---------- GIVEN DATA

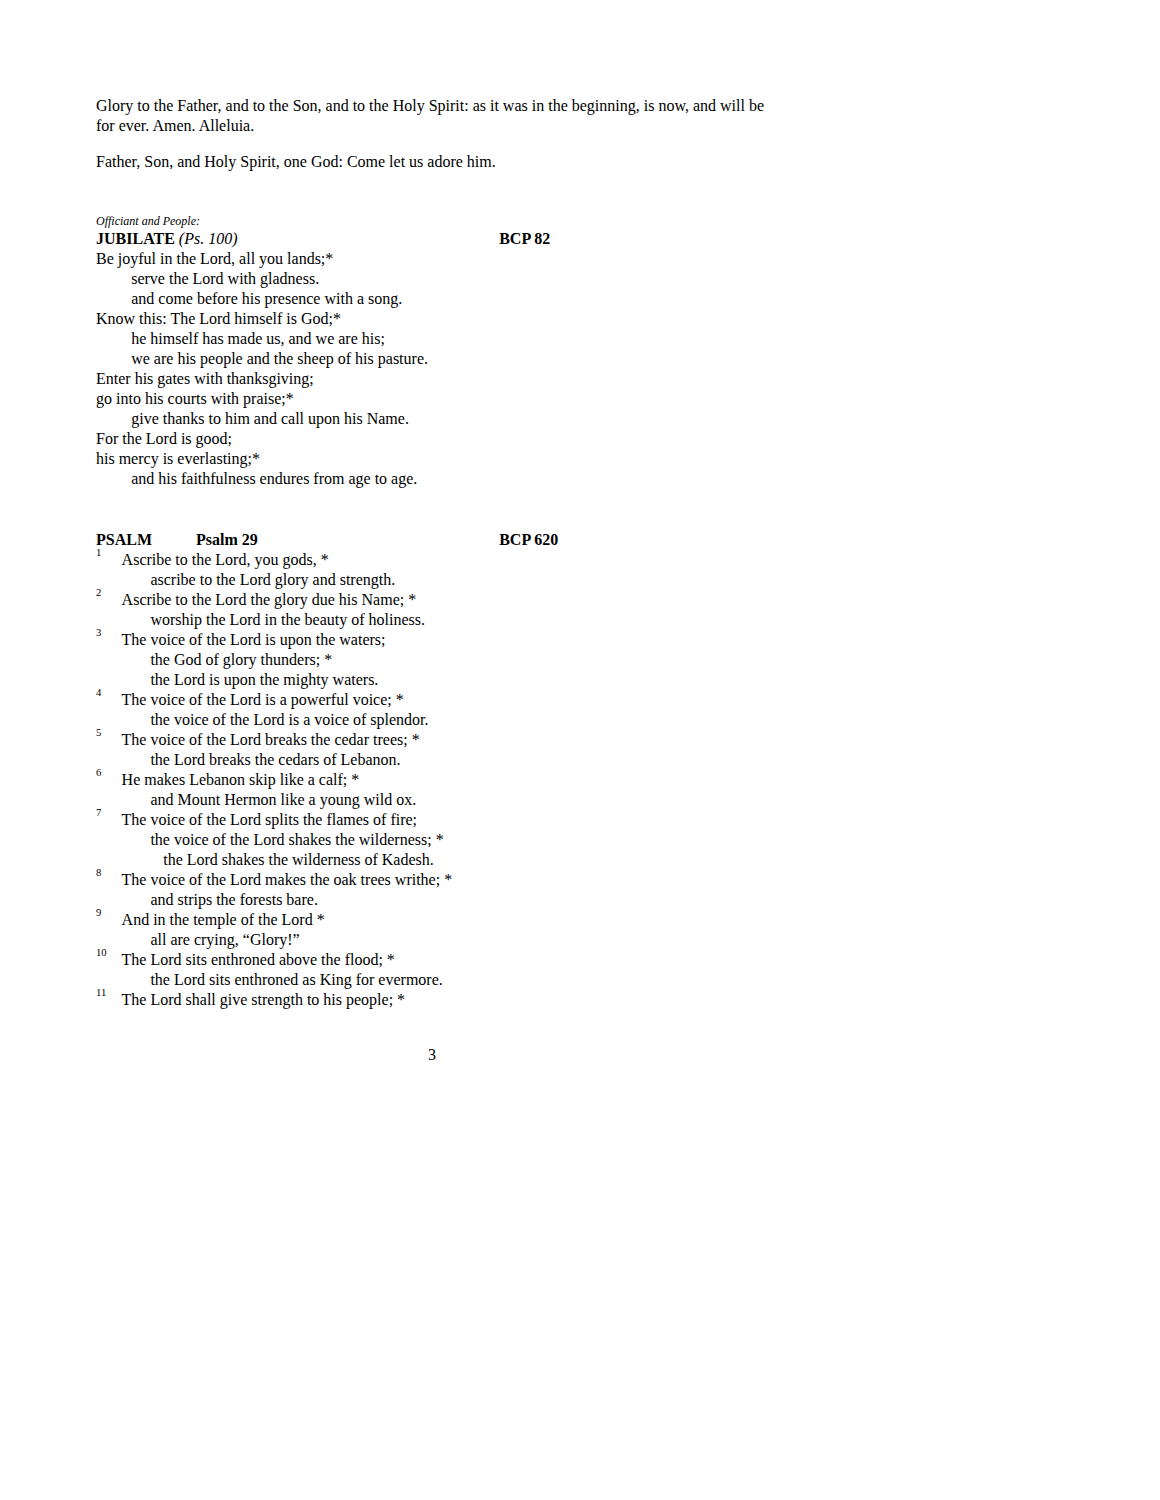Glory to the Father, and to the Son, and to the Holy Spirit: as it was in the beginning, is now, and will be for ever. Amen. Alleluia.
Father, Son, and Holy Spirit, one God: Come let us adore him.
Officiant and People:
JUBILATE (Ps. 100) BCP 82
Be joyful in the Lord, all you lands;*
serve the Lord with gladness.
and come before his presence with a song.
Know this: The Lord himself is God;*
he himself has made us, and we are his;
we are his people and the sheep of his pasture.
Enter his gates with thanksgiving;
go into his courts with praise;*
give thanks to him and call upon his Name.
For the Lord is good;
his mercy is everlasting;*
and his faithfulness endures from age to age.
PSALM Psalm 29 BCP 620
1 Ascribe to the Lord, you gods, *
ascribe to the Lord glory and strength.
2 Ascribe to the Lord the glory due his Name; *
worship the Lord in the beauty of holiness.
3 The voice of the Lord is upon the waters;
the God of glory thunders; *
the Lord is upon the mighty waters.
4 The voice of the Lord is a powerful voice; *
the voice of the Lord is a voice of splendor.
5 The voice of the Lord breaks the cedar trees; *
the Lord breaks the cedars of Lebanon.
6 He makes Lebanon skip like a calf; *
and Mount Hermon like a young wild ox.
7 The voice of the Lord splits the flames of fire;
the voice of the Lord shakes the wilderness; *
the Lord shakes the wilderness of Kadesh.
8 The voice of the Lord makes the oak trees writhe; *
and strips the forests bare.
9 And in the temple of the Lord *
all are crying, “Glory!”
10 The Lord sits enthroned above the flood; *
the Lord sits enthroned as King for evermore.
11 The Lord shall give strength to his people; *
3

--------------------

__PROBLEM STATEMENT__
Begin at the first line of the entries and end at the line containing "and come before his presence with a song.": write out each line exactly, skipping pictures.

__PROBLEM SOLUTION__
Glory to the Father, and to the Son, and to the Holy Spirit: as it was in the beginning, is now, and will be for ever. Amen. Alleluia.
Father, Son, and Holy Spirit, one God: Come let us adore him.
Officiant and People:
JUBILATE (Ps. 100) BCP 82
Be joyful in the Lord, all you lands;*
serve the Lord with gladness.
and come before his presence with a song.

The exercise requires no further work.